Mit seinen diskriminierenden Aussagen hat sich der Firmenchef des amerikanischen Retailers Abercrombie & Fitch ganz schön in die Nesseln gesetzt. Das Unternehmen produziere bewusst keine großen Damenkonfektionen, wie XL und XXL, um fülligere Mädchen auszuschließen, gab A&F-CEO Mike Jeffries offen zu. Mollige passen einfach nicht ins Markenprofil, das cool, sportlich und sexy wirken soll.
 
Ein weltweiter Proteststurm entbrannte nun im Internet und vor den Läden der Highstreet-Kette. „Schönheit gibt es in allen Größen“ oder: „Alle Kinder sind cool“ ist auf Schildern zu lesen. Auf der Firmen-Facebook-Seite äußern ehemalige Fans in rund 2000 Kommentaren ihre Verärgerung und der Shitstorm auf Twitter wird sekündlich heftiger. Auch Promis, wie zum Beispiel Kirstie Alley (62), boykottieren das Label öffentlich. Sie wolle niemals dort einkaufen, sagte sie zum US-amerikanischen Portal „Entertainment Tonight“.

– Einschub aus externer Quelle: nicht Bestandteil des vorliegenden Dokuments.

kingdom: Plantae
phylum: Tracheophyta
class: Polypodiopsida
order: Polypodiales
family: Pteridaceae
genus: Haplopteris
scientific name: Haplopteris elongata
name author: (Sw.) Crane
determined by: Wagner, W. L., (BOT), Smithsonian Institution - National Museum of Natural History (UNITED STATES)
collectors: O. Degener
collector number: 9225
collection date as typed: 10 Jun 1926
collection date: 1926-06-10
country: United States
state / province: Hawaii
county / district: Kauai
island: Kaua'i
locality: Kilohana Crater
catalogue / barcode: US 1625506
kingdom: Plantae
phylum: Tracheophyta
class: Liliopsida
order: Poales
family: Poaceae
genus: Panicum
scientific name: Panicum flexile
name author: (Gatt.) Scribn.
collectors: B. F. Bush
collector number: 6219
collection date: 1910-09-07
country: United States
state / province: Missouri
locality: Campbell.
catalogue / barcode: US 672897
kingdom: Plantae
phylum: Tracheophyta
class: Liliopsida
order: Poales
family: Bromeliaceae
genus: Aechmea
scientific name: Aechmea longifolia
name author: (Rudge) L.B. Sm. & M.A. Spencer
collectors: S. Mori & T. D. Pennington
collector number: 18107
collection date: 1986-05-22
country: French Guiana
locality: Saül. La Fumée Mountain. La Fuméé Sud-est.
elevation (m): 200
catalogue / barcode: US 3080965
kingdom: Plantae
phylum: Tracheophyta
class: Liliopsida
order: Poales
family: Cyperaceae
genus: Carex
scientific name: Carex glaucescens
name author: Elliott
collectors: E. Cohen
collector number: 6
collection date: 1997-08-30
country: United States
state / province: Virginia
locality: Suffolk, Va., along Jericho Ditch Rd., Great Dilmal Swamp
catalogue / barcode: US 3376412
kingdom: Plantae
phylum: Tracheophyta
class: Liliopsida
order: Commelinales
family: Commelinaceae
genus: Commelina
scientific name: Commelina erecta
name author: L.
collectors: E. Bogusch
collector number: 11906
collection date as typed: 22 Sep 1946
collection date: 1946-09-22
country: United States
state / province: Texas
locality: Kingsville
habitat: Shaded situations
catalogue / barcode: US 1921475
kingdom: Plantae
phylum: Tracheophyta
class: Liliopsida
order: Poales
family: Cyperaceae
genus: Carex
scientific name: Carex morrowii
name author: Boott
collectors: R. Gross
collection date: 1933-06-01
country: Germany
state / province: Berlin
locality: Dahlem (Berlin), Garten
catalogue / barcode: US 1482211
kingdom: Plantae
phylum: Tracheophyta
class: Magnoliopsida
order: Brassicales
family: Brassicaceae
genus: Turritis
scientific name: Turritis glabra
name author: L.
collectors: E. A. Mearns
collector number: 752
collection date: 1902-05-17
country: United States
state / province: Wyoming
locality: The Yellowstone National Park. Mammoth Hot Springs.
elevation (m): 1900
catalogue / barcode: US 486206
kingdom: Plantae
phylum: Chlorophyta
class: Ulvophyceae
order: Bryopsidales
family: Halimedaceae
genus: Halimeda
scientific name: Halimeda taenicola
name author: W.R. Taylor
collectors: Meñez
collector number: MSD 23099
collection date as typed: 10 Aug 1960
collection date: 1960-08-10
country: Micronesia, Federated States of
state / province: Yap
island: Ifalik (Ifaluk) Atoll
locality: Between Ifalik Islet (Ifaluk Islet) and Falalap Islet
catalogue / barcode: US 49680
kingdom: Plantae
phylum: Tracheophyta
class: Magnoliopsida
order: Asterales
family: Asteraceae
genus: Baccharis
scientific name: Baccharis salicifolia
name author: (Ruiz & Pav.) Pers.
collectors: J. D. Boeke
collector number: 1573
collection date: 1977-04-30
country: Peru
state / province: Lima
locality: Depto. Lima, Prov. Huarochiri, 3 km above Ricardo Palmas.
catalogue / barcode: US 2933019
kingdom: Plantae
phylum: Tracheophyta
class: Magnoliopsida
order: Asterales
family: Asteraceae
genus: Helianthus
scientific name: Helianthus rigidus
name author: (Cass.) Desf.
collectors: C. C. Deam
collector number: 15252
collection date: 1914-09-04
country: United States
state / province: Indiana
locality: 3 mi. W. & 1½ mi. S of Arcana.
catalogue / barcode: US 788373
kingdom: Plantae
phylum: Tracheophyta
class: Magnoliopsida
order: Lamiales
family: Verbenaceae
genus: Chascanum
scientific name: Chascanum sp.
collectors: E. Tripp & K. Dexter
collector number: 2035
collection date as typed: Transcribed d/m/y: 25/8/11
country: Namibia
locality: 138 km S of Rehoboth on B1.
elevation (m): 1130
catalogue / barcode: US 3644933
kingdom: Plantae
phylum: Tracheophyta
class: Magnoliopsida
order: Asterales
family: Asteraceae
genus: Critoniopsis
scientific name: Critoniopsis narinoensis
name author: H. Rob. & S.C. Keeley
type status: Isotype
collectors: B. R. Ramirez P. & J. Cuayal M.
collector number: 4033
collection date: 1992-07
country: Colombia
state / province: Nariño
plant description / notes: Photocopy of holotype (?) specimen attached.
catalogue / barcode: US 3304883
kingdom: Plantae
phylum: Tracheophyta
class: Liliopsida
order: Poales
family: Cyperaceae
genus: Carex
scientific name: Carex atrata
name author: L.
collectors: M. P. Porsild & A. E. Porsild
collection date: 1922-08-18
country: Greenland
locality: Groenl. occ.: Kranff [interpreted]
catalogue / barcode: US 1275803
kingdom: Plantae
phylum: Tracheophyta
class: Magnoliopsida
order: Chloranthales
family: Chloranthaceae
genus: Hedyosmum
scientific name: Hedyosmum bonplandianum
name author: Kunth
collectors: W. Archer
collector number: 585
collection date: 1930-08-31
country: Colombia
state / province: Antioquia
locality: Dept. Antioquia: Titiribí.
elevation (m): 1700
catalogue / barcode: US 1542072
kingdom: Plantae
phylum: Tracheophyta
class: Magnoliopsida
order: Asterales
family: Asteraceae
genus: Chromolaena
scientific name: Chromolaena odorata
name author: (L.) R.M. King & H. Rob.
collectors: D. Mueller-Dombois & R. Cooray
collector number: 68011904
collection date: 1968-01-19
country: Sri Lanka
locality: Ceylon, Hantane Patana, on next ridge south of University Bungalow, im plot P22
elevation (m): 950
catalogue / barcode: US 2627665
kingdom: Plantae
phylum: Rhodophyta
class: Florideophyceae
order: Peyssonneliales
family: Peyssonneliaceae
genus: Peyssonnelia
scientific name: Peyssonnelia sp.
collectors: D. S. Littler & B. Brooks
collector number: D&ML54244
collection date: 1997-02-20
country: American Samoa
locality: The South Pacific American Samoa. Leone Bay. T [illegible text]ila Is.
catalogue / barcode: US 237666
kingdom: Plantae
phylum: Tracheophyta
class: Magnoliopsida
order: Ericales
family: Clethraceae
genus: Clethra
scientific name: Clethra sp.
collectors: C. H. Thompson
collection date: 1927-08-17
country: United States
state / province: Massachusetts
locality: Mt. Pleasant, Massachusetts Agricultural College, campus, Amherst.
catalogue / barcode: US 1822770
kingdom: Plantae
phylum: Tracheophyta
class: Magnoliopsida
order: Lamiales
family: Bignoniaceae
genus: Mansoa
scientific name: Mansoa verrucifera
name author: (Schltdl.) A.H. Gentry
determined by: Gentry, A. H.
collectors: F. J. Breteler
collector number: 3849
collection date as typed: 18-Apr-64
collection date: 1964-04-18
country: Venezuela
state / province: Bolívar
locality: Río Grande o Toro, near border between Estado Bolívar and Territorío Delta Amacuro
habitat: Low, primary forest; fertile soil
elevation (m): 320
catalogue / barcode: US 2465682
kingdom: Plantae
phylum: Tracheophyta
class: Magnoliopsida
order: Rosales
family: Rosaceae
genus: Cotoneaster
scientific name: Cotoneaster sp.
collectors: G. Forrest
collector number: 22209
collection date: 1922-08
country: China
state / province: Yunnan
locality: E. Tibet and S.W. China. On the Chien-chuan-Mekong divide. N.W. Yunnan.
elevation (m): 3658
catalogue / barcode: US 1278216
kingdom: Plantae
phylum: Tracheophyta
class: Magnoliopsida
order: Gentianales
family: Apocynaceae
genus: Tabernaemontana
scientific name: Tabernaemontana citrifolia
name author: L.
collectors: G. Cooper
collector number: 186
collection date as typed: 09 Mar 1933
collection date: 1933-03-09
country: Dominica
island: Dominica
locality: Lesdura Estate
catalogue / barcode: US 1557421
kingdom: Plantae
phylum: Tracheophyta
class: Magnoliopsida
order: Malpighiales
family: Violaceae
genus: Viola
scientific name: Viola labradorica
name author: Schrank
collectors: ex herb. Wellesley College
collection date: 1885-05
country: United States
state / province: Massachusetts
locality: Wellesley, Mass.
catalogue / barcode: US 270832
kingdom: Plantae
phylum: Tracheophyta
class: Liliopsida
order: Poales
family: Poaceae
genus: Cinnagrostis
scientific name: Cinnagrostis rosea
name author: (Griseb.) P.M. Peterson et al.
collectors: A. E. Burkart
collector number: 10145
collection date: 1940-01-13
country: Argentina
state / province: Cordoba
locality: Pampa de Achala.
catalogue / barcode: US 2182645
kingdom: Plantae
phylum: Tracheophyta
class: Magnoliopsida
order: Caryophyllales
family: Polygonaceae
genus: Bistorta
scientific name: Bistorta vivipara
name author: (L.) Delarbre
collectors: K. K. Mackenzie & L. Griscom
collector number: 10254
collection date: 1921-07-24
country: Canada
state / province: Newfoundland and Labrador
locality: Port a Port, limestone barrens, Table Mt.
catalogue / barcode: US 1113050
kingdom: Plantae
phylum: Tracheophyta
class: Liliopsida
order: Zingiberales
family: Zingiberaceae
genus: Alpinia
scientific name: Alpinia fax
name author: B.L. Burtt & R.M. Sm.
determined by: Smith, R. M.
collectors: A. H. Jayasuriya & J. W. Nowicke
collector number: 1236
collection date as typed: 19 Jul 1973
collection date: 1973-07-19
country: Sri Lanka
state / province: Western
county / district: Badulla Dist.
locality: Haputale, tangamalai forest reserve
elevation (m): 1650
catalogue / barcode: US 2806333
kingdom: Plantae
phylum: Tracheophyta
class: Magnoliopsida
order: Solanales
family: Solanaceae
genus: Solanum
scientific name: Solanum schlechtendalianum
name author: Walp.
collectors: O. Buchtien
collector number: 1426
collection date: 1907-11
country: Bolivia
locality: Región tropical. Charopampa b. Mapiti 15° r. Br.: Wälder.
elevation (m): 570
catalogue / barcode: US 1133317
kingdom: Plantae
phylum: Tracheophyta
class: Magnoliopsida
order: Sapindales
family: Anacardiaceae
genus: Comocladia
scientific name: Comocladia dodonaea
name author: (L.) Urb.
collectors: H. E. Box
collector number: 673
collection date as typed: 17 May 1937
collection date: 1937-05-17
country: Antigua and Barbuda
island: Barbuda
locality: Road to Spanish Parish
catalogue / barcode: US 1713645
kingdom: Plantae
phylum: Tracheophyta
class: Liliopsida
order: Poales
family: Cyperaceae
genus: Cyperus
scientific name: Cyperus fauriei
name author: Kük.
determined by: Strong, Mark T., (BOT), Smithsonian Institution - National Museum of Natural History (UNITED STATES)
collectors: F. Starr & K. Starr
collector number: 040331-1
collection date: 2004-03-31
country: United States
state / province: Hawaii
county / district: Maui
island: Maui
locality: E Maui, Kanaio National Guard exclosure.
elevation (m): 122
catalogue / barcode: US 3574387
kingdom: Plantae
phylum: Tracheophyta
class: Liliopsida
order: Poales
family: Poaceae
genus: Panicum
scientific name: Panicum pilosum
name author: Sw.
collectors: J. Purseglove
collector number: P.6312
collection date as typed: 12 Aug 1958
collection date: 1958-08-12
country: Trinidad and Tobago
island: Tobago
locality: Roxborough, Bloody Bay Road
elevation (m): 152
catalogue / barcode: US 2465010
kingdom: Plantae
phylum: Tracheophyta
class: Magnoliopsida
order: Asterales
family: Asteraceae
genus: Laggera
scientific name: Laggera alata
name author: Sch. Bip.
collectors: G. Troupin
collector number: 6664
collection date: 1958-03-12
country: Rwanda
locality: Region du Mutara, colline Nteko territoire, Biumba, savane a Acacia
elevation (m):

Einer aber ruft per Youtube-Video zu ganz besonderem Aktionismus auf. Drehbuchautor Greg Karber verteilt Abercrombie-&-Fitch-Klamotten an Obdachlose und empfiehlt, es ihm nachzutun. „Guckt eure Schränke und die eurer Freunde und Nachbarn nach A&F-Klamotten durch. Und gebt sie an Obdachlose in eurer Nähe ab.“ Denn, wie sich zu allem Übel noch herausstellte, sind fülligere Menschen nicht die einzigen Diskriminierungsopfer des Unternehmens. Auch bestimmte soziale Gruppen, vor allem ärmere Schichten, sollen ausdrücklich nicht in den Genuss kommen, die Sachen zu tragen, wie die Seite „elitedaily.com“ zitiert.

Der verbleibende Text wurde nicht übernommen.